Dusk allows Your Friendly Neighborhood Spider-Man to put its own spin on the idea of a “dark” version of Spider-Man, and showing how it clashes not just with who Peter Parker is, but also with the idea of him being a friendly neighborhood-welcoming superhero, as his new persona scares children. Funny enough, in Sony Pictures’ odd attempts to try to make a cinematic universe out of Spider-Man characters without using Spider-Man, they considered making a Dusk movie back in 2021 that never came to pass.
The Future Foundation
The final suit Norman Osborn makes Peter Parker, and the one that seemingly he will wear for most of the series, is a white and black costume inspired by his Future Foundation suit. Unlike the Prodigy, Hornet, and Dusk personas, The Future Foundation suit is not part of the Identity Crisis storyline. Instead, this suit was worn by Peter Parker in the comics after the death of Johnny Storm / The Human Torch from The Fantastic Four. The surviving members of The Fantastic Four rebranded and became The Future Foundation, a philanthropic organization dedicated to better-serving humanity’s future. Spider-Man joined the Future Foundation as a final request from Johnny Storm, who said in his will that he wanted Peter Parker to join The Fantastic Four.
The Future Foundation suit was introduced in July 2010, and since then, the organization has gotten a lot of love in adaptation. The Spider-Man Future Foundation suit is a wearable costume in video games like Spider-Man: The Edge of Time, Fortnite, and both PlayStation Spider-Man and Spider-Man 2. The Future Foundation seems to be a big part of the upcoming MCU film The Fantastic Four: First Steps. While the suit in Your Friendly Neighborhood Spider-Man has no ties to the team and is an OsCorp creation, it is clear Marvel wants The Fantastic Four legacy front and center in 2025.
Classic Suit
As of this writing, the classic Spider-Man suit has not appeared in Your Friendly Neighborhood Spider-Man. Yet marketing material for the series has already featured it, meaning that at some point, Peter Parker will ditch the Future Foundation-inspired suit and go for the classic blue and red design that fans know and love. If Your Friendly Neighborhood Spider-Man follows the model of other Marvel shows like Daredevil Season 1, Ms. Marvel, and The Falcon and the Winter Soldier, Peter Parker will don this suit in the final episode of the season.

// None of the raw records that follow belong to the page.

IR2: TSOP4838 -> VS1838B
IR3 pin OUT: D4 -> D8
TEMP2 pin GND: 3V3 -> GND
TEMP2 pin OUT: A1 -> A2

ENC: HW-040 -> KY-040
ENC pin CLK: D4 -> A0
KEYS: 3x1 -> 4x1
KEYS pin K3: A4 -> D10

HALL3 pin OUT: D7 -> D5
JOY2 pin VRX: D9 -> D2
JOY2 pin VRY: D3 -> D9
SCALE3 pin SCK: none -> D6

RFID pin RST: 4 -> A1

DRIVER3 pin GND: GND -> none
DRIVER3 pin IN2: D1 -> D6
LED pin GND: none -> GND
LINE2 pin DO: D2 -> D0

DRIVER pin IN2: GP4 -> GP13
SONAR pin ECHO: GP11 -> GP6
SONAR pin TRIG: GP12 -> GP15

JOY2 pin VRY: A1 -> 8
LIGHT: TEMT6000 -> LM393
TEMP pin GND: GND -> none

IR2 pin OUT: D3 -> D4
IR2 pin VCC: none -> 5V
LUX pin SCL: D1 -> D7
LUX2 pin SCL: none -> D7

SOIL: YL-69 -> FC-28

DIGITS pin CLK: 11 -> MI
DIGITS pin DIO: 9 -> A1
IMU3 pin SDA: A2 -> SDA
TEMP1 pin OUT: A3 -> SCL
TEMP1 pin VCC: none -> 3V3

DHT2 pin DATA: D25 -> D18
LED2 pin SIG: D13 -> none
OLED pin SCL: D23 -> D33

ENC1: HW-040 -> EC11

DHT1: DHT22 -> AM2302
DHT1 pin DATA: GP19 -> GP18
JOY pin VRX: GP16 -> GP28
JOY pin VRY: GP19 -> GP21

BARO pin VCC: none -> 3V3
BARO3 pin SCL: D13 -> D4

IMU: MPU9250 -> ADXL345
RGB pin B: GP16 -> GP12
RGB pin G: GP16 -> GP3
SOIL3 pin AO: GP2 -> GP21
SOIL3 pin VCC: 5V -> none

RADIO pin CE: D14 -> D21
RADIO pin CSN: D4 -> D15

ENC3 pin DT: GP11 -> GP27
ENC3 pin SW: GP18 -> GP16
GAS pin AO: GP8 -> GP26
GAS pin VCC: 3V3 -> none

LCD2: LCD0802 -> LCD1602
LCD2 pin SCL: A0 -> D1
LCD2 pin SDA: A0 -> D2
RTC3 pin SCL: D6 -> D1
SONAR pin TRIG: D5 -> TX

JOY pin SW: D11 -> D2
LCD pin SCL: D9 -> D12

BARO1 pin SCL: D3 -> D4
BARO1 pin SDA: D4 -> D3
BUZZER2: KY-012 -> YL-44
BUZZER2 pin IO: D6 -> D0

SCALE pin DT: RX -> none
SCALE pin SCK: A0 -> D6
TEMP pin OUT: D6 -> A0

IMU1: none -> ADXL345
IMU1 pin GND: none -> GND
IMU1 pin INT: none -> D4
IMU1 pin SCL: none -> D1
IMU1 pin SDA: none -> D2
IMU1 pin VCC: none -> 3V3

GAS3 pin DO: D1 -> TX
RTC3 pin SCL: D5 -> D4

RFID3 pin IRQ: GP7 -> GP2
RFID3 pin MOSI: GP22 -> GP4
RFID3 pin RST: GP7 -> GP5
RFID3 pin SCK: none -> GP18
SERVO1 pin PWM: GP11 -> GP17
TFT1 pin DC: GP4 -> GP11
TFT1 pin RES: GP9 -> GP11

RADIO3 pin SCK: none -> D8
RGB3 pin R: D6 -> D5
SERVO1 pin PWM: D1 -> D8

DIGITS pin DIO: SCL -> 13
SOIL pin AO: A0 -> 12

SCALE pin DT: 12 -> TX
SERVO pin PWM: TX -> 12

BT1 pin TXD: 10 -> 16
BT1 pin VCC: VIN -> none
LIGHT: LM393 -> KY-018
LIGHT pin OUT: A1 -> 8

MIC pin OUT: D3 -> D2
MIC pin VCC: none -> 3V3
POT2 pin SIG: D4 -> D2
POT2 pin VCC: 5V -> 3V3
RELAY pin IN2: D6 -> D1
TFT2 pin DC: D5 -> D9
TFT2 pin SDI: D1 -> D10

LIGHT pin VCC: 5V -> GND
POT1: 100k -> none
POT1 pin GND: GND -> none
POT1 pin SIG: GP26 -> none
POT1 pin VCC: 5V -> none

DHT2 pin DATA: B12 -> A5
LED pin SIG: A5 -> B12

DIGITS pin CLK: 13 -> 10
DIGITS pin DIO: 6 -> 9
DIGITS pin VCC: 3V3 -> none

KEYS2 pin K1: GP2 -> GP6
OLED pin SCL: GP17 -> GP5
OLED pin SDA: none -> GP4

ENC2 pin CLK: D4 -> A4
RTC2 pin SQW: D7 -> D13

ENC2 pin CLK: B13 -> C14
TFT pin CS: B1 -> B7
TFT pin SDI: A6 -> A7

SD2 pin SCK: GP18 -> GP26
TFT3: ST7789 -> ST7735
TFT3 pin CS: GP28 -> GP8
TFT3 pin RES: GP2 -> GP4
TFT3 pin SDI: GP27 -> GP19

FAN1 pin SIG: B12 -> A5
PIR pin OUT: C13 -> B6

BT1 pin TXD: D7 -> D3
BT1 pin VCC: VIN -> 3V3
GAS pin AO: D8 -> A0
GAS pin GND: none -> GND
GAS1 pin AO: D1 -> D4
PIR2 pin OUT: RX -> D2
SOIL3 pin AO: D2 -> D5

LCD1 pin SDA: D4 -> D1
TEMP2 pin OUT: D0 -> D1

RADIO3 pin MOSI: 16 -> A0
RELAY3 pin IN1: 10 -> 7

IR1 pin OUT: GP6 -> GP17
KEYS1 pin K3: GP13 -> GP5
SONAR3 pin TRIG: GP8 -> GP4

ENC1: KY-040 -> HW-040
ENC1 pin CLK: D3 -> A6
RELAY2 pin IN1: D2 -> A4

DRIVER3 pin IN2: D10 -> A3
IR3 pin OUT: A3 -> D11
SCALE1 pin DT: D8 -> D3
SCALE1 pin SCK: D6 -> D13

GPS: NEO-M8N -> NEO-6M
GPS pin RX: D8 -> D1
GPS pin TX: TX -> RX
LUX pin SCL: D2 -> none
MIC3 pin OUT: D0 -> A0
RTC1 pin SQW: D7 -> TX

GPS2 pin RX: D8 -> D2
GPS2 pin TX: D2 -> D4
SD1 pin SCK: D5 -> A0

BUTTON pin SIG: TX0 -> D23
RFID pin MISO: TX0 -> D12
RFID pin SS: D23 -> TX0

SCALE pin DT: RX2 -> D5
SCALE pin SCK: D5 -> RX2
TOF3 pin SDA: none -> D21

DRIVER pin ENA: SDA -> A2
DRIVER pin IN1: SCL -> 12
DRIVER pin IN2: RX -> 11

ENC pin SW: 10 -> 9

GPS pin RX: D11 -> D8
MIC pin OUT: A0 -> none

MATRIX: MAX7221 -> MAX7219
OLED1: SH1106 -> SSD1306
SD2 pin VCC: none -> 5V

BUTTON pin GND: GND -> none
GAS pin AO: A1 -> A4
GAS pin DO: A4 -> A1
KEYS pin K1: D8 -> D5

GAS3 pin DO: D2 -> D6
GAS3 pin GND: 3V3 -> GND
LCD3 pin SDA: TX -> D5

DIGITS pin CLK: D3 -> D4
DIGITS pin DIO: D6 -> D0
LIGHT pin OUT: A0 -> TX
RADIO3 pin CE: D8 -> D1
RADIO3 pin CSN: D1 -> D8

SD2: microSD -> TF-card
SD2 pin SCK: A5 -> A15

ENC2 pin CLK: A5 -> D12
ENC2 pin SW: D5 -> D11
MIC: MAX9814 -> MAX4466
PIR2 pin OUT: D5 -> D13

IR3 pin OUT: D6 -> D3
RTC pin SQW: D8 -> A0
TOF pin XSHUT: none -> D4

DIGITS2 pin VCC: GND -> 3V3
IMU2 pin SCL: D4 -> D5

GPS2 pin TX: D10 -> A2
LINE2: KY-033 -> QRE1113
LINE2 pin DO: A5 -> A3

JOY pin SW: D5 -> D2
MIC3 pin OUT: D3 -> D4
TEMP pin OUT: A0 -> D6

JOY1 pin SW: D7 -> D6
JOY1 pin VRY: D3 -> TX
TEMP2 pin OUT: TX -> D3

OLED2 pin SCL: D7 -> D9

It will be interesting to see if this is another suit created by Norman Osborn or if one of the reasons Peter Parker ditches the white and black Future Foundation suit is because he later learns he can’t trust Norman Osborn and that he has more villainous intentions, possibly related to the Green Goblin persona in the comics. If that is the case, then the iconic Spider-Man suit could be homemade, as fans saw at the end of Spider-Man: No Way Home. The rounder logo on the chest certainly calls to mind the original design seen in Amazing Fantasy #15 by artist Steve Ditko, which matches the artistic style the series tries to emulate.